Second most common value with Pandas

python
pandas
r
Published

March 22, 2020

I really like method chaining in Pandas. It reduces the risk of typos or errors from running assignment out of order. However some things are really difficult to do with method chaining in Pandas; in particular getting the second most common value of each group.

This is much easier to do in R’s dplyr with its consistent and flexible syntax than it is with Pandas.

Problem

For the table below find the total frequency and the second most common value of y by frequency for each x (in the case of ties any second most common value will suffice).

x y frequency
1 1 3
1 2 2
1 3 2
2 2 2
2 1 1
3 1 1

Answer:

x frequency second
1 6 2
2 3 1
3 1 NA

Solution with dplyr

This is pretty straightforward to solve in R with dplyr; we can first sort the columns by frequency and pick the second element:

d <- data.frame(x=c(1,1,1,2,2,3),
                y=c(1,2,3,1,2,1),
                n=c(3,2,1,1,2,1))

d %>%
group_by(x) %>%
arrange(desc(n)) %>%
summarise(n = sum(n), second = nth(y, 2))

This gives exactly the result above.

Solving with Pandas

Starting with the same dataframe

df = pd.DataFrame({'x': [1, 1, 1, 2, 2, 3],
                   'y': [1, 2, 3, 1, 2, 1],
                   'n': [3, 2, 1, 1, 2, 1]})

To get the results over multiple lines is straightforward:

totals = df.groupby('y').n.sum()
# Note nth is 0 indexed
second = df.sort_values('n', ascending=False).groupby('x').y.nth(1)
ans = pd.DataFrame({'n': totals, 'second': second})

This is fine, but it means you have to break a chain. You can chain directly with agg if we want to find the top value:

(df
.sort_values('n', ascending=False)
.groupby('x')
.agg(n=('n', 'sum'), first=('y', 'first'))
)

Unfortunately there’s no built in second function. There is an nth function, but there’s no way to pass the argument n in the agg call.

We could try to wrap nth in a partial, but I can’t work out where in pandas nth is defined. Passing pandas.core.groupby.generic.DataFrameGroupBy.nth to agg gives an error.

> df.groupby('y').agg(a=('x', lambda x: nth(x,1)))
TypeError: n needs to be an int or a list/set/tuple of ints

We could try to define our own function to find the nth item, iloc almost works, but if there’s an item that doesn’t have an nth item it raises an IndexError.

> (df
.sort_values('n', ascending=False)
.groupby('x')
.agg(n=('n', 'sum'), second=('y', lambda y: y.iloc[1]))
)
IndexError: single positional indexer is out-of-bounds

Another strategy would be to slice into a running count; in dplyr:

d %>%
group_by(x) %>%
arrange(desc(n)) %>%
mutate(rn = row_number(),
       second = ifelse(rn == 2, y, NA)) %>%
summarise(n=sum(n), second=first(na.omit(second)))

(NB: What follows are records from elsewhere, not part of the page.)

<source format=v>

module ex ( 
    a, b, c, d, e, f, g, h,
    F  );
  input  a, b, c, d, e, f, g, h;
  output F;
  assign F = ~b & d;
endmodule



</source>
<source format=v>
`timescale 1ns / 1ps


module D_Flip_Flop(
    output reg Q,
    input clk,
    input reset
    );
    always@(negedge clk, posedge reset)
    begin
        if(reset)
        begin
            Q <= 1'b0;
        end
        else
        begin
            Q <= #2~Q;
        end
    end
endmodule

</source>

We can do this in Pandas because the first function ignores NaN values where it can. Without chaining in Pandas this looks like:

df['rn'] = df.sort_values('n', ascending=False).groupby('x').cumcount()
df['second'] = df.y[df.rn == 1]
df.groupby('x').agg(n=('n', 'sum'), second=('second', 'first'))

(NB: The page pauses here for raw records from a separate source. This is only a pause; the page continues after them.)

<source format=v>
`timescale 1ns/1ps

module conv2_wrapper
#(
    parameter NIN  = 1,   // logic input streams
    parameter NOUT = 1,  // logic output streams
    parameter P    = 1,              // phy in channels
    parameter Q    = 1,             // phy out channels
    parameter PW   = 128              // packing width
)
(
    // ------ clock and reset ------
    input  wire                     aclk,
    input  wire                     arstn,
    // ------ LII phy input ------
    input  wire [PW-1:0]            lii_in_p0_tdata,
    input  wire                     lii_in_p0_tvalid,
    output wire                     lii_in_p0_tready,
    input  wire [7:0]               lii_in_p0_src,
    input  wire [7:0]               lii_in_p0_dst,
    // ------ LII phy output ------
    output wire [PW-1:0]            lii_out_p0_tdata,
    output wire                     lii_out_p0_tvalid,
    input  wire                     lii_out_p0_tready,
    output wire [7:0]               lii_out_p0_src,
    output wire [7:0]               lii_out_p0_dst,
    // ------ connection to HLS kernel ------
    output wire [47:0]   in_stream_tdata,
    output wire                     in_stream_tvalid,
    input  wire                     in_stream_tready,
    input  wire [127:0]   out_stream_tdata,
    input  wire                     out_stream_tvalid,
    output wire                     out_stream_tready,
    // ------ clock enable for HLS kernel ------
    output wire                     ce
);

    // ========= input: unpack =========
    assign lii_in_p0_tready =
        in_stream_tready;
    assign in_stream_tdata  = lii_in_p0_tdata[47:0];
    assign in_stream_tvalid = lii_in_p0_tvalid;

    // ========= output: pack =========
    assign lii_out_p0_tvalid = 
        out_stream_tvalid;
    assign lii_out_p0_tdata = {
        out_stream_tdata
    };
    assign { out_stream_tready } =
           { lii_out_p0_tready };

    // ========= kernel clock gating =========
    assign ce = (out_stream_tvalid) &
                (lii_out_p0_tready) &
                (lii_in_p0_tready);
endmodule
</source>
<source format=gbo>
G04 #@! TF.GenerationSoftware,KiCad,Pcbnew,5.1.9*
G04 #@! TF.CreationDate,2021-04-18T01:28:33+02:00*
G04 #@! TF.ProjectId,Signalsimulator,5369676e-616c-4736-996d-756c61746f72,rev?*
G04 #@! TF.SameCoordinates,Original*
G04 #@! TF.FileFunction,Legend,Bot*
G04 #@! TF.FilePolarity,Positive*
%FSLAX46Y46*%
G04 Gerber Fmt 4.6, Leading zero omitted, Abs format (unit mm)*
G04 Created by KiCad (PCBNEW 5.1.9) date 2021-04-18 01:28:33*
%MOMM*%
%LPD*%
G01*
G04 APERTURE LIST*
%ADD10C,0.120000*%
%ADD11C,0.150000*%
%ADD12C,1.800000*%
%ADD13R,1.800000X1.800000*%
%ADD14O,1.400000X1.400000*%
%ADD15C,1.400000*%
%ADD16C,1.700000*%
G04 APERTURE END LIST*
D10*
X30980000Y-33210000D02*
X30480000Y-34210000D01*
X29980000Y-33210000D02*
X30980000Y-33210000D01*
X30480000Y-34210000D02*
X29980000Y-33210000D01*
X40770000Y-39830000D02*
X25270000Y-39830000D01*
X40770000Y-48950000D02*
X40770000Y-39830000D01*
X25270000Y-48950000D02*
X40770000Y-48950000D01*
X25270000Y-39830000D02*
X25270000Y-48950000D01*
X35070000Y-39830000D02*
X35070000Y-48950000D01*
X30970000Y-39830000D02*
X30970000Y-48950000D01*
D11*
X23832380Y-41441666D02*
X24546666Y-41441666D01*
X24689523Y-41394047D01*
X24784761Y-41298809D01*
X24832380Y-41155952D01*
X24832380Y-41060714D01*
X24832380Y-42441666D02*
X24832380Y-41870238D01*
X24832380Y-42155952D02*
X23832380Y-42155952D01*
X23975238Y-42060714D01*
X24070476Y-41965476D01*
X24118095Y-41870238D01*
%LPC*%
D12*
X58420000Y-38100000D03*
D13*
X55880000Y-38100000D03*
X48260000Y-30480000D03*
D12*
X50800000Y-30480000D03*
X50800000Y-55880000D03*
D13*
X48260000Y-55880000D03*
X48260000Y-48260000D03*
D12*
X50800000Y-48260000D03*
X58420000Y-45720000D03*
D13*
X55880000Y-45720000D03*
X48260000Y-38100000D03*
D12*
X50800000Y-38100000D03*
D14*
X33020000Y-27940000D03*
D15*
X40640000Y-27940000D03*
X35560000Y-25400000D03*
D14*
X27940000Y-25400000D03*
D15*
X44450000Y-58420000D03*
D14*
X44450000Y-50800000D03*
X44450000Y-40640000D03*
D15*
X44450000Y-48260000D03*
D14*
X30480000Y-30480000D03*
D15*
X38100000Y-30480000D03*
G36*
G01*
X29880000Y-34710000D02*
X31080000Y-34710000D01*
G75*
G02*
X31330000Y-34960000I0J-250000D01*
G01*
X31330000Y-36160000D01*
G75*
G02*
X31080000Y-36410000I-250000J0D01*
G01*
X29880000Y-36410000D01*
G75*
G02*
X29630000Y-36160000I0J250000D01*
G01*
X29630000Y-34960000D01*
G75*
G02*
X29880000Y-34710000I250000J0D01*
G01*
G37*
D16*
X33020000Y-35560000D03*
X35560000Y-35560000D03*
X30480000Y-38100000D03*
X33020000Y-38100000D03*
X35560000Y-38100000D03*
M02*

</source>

I’m still not sure how to chain either of the two ways! One way I can get it to chain is by setting the index and assigning:

(df
.sort_values('n', ascending=False)
.set_index('x')
.assign(second=lambda df: df.groupby('x').y.nth(1))
.groupby('x')
.agg(n=('n', 'sum'), second=('second', 'first'))
)

Unfortunately here the cure is worse than the disease and the chain is hard to manage and unreadable.

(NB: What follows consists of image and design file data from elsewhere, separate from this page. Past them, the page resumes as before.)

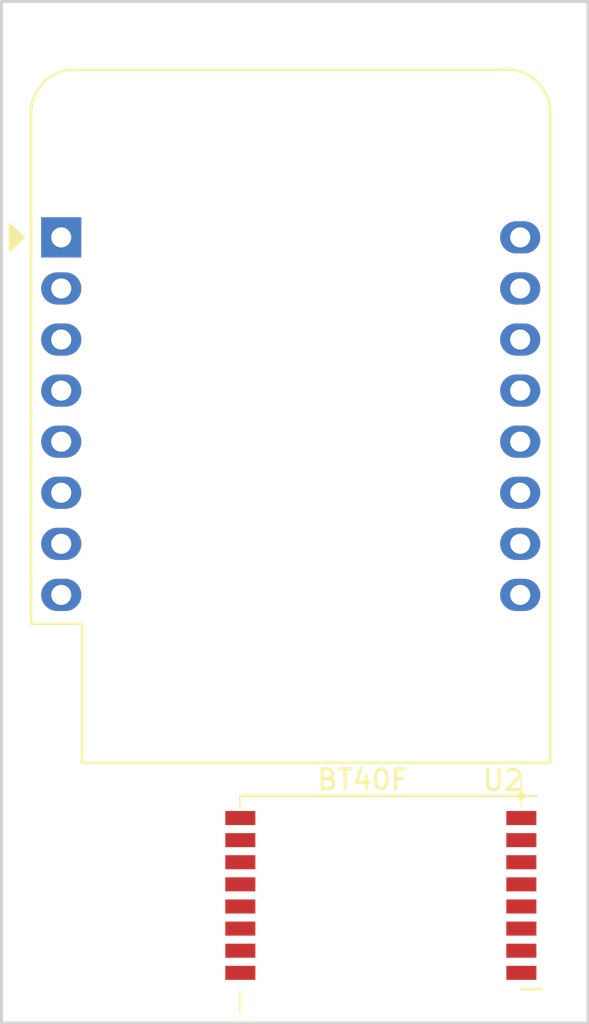
<source format=kicad_pcb>
(kicad_pcb (version 20211014) (generator pcbnew)

  (general
    (thickness 1.6)
  )

  (paper "A4")
  (layers
    (0 "F.Cu" signal)
    (31 "B.Cu" signal)
    (37 "F.SilkS" user "F.Silkscreen")
    (38 "B.Mask" user)
    (39 "F.Mask" user)
    (40 "Dwgs.User" user "User.Drawings")
    (41 "Cmts.User" user "User.Comments")
    (42 "Eco1.User" user "User.Eco1")
    (43 "Eco2.User" user "User.Eco2")
    (44 "Edge.Cuts" user)
    (45 "Margin" user)
    (46 "B.CrtYd" user "B.Courtyard")
    (47 "F.CrtYd" user "F.Courtyard")
  )

  (setup
    (stackup
      (layer "F.SilkS" (type "Top Silk Screen"))
      (layer "F.Mask" (type "Top Solder Mask") (thickness 0.01))
      (layer "F.Cu" (type "copper") (thickness 0.035))
      (layer "dielectric 1" (type "core") (thickness 1.51) (material "FR4") (epsilon_r 4.5) (loss_tangent 0.02))
      (layer "B.Cu" (type "copper") (thickness 0.035))
      (layer "B.Mask" (type "Bottom Solder Mask") (thickness 0.01))
      (copper_finish "None")
      (dielectric_constraints no)
    )
    (pad_to_mask_clearance 0)
    (pcbplotparams
      (layerselection 0x00010e0_ffffffff)
      (disableapertmacros false)
      (usegerberextensions false)
      (usegerberattributes true)
      (usegerberadvancedattributes false)
      (creategerberjobfile false)
      (svguseinch false)
      (svgprecision 6)
      (excludeedgelayer true)
      (plotframeref false)
      (viasonmask false)
      (mode 1)
      (useauxorigin false)
      (hpglpennumber 1)
      (hpglpenspeed 20)
      (hpglpendiameter 15.000000)
      (dxfpolygonmode true)
      (dxfimperialunits true)
      (dxfusepcbnewfont true)
      (psnegative false)
      (psa4output false)
      (plotreference true)
      (plotvalue false)
      (plotinvisibletext false)
      (sketchpadsonfab false)
      (subtractmaskfromsilk true)
      (outputformat 1)
      (mirror false)
      (drillshape 0)
      (scaleselection 1)
      (outputdirectory "Gerber/")
    )
  )

  (net 0 "")
  (net 1 "unconnected-(U1-PadP$3)")
  (net 2 "unconnected-(U1-PadP$4)")
  (net 3 "/P004")
  (net 4 "/P005")
  (net 5 "GND")
  (net 6 "VCC")
  (net 7 "/P002")
  (net 8 "/SDA")
  (net 9 "/SCL")
  (net 10 "unconnected-(U2-Pad2)")
  (net 11 "/LED")
  (net 12 "/P003")
  (net 13 "/P009")
  (net 14 "/SWO")
  (net 15 "/RESET")
  (net 16 "/SWDCLK")
  (net 17 "/SWDIO")
  (net 18 "unconnected-(U2-Pad1)")
  (net 19 "unconnected-(U2-Pad3)")
  (net 20 "unconnected-(U2-Pad4)")
  (net 21 "unconnected-(U2-Pad5)")
  (net 22 "unconnected-(U2-Pad6)")
  (net 23 "unconnected-(U2-Pad7)")
  (net 24 "unconnected-(U2-Pad8)")
  (net 25 "unconnected-(U2-Pad9)")
  (net 26 "unconnected-(U2-Pad10)")
  (net 27 "unconnected-(U2-Pad11)")
  (net 28 "unconnected-(U2-Pad12)")
  (net 29 "unconnected-(U2-Pad13)")
  (net 30 "unconnected-(U2-Pad14)")
  (net 31 "unconnected-(U2-Pad15)")
  (net 32 "unconnected-(U2-Pad16)")

  (footprint "Module:WEMOS_D1_mini_light" (layer "F.Cu") (at 96.955 42.21))

  (footprint "Fanstel:BT40F" (layer "F.Cu") (at 119.87276 69.98593 180))

  (gr_line (start 93.98 30.48) (end 123.19 30.48) (layer "Edge.Cuts") (width 0.15) (tstamp 9bac9ad3-a7b9-47f0-87c7-d8630653df68))
  (gr_line (start 123.19 81.28) (end 93.98 81.28) (layer "Edge.Cuts") (width 0.15) (tstamp af347946-e3da-4427-87ab-77b747929f50))
  (gr_line (start 93.98 81.28) (end 93.98 30.48) (layer "Edge.Cuts") (width 0.15) (tstamp b6cd701f-4223-4e72-a305-466869ccb250))
  (gr_line (start 123.19 30.48) (end 123.19 81.28) (layer "Edge.Cuts") (width 0.15) (tstamp e7e08b48-3d04-49da-8349-6de530a20c67))

  (zone (net 6) (net_name "VCC") (layer "F.Cu") (tstamp 00000000-0000-0000-0000-00005e169c0a) (hatch edge 0.508)
    (connect_pads (clearance 0.2))
    (min_thickness 0.254) (filled_areas_thickness no)
    (fill (thermal_gap 0.4) (thermal_bridge_width 0.3))
    (polygon
      (pts
        (xy 93.98 30.48)
        (xy 123.19 30.48)
        (xy 123.19 81.28)
        (xy 93.98 81.28)
      )
    )
  )
  (zone (net 5) (net_name "GND") (layer "B.Cu") (tstamp 00000000-0000-0000-0000-00005e169c07) (hatch edge 0.508)
    (connect_pads (clearance 0.2))
    (min_thickness 0.254) (filled_areas_thickness no)
    (fill (thermal_gap 0.4) (thermal_bridge_width 0.3))
    (polygon
      (pts
        (xy 93.98 30.48)
        (xy 123.19 30.48)
        (xy 123.19 81.28)
        (xy 93.98 81.28)
      )
    )
  )
)

</source>
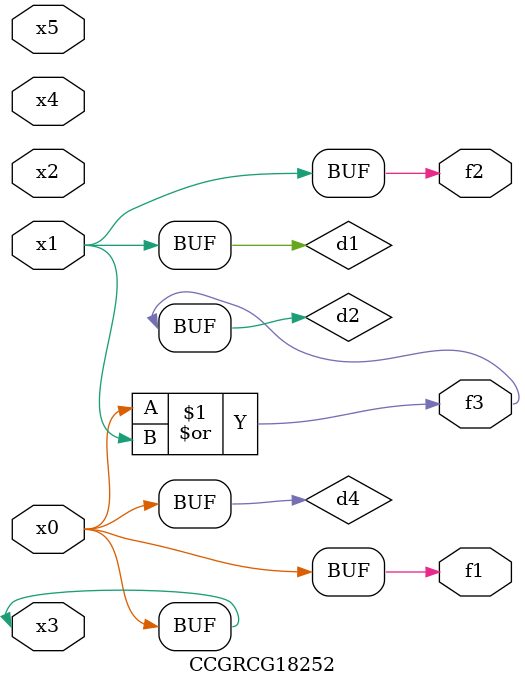
<source format=v>
module CCGRCG18252(
	input x0, x1, x2, x3, x4, x5,
	output f1, f2, f3
);

	wire d1, d2, d3, d4;

	and (d1, x1);
	or (d2, x0, x1);
	nand (d3, x0, x5);
	buf (d4, x0, x3);
	assign f1 = d4;
	assign f2 = d1;
	assign f3 = d2;
endmodule

</source>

A cleaner way is to define an nth function that does what we need:

import numpy as np
def get_nth(n):
  def nth(x):
    return x[n] if len(x) > n else np.nan
  return nth

(df
.sort_values('n', ascending=False)
.groupby('x')
.agg(n=('n', 'sum'), second=('y', get_nth(1)))
)

Another even better option suggested by Samuel Oranyeli is to use pipe to be able to use nth with other aggregations:

df
.groupby('x')
.pipe(lambda df: pd.DataFrame({'frequency' : df.n.sum(),
                               'second' : df.y.nth(1)}))

While these will do, they’re still quite frustrating to use. I’ll be watching the Python libraries that are built on top of Pandas, like Siuba (an adaptation of dplyr) and Datatable (an adaptation of the R DataTables library), which may make these transformations easier to do.